Provided passage

○ ○ ○

Methods: From January 2011 to May 2014 were prospectively assessed patients included in AS; we evaluated baseline comorbidity including Diabetes, Hypertension, Body Mass Index (BMI), International Prostate Symptoms Score (IPSS) and International Index of Erectile Function-5 (IIEF-5) score. Were excluded from the assessment patients with baseline ED, defined as an IIEF-5 score < 22 and patient with follow-up less than 24 months.
Results: Among the 28 patients underwent to AS aged between 48 and 67 years who meet the selection criteria, 16 (57%) developed new onset of ED with different degrees. At multivariate analysis, no comorbidity were statistically associated to ED even thought a correlation with the onset of E.D. and BMI, Diabetes, Hypertension and age were founded.
Conclusions: AS is associated to a high occurrence of ED; among the comorbidities, BMI, Diabetes and Hypertension showed a correlation to a new onset of ED; additional studies are needed to confirm this hypothesis.
<Keywords: Active surveilllance; Erectile dysfunction; Prostate biopsy; Prostatic neoplasm
AS: Active Surveillance; ED: Erectile Dysfunction; BMI: Body Mass Index; PCa: Prostate Cancer; IPSS: International Prostate Symptoms Score; IIEF-5: International Index of Erectile Function-5 questions; PSA: Prostate Specific Antigen; LUTS: Lower Urinary Tract Symptoms; TRUS: Trans-Rectal Ultrasound
After serum Prostate Specific Antigen (PSA) concentration was introduced as a screening test in prostate disease, prostate cancer has been increasingly detected at an early stage and grade [1]. PSA test leads to Prostate Cancer (PCa) over diagnosis and overtreatment [2].

○ ○ ○

Exercise set
1. List every baseline factor that the Methods section of the passage on active surveillance and erectile dysfunction says was evaluated.
2. According to the passage on active surveillance and erectile dysfunction, how many of the 28 patients developed new onset of erectile dysfunction?
3. In the passage on active surveillance and erectile dysfunction, reproduce word for word everything from "Conclusions: AS is" down to "confirm this hypothesis.".

Data shown
○ ○ ○

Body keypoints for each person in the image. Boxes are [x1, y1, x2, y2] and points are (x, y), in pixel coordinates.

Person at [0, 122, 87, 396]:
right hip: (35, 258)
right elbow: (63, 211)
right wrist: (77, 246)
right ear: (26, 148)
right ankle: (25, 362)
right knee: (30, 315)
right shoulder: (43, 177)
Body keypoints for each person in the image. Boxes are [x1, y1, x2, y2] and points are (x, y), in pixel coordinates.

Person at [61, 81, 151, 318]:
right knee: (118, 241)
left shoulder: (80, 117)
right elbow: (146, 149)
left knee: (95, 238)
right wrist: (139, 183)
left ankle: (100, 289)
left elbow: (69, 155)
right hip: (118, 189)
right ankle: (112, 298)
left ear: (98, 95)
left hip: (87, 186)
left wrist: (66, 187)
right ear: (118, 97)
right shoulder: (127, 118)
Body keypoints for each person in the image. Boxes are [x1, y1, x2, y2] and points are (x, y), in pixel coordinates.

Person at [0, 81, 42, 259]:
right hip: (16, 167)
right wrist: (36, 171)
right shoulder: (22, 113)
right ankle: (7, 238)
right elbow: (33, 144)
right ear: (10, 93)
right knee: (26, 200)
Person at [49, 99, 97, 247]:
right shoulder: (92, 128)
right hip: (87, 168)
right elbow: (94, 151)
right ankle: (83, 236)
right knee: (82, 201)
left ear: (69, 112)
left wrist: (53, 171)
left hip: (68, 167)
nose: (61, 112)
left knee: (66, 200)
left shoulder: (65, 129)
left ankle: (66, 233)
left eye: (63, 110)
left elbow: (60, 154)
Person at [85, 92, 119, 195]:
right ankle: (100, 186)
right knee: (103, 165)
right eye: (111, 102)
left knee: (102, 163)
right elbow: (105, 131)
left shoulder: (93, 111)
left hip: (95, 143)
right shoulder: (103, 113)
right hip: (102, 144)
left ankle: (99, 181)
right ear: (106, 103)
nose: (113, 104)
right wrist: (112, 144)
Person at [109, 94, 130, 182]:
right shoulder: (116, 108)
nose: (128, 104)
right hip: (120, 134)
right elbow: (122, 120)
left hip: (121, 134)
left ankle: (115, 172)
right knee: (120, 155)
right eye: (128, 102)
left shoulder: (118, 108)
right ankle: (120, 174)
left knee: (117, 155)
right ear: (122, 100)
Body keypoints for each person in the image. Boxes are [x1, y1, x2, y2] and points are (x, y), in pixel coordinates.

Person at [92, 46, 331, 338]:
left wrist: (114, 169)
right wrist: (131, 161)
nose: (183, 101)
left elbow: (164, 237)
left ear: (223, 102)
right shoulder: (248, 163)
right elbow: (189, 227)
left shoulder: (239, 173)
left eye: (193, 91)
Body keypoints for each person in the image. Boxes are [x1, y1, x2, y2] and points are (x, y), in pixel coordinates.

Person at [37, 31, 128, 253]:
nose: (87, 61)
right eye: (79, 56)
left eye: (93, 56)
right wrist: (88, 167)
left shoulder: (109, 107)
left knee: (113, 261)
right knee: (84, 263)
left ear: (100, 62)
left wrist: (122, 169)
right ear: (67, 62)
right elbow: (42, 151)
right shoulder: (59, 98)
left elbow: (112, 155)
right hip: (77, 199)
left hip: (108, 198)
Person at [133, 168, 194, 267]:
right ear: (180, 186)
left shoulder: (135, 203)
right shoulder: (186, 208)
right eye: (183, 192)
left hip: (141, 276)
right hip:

○ ○ ○

Results in order
1.
- Diabetes
- Hypertension
- Body Mass Index (BMI)
- International Prostate Symptoms Score (IPSS)
- International Index of Erectile Function-5 (IIEF-5) score

2. 16 of the 28 patients (57%).

3.
Conclusions: AS is associated to a high occurrence of ED; among the comorbidities, BMI, Diabetes and Hypertension showed a correlation to a new onset of ED; additional studies are needed to confirm this hypothesis.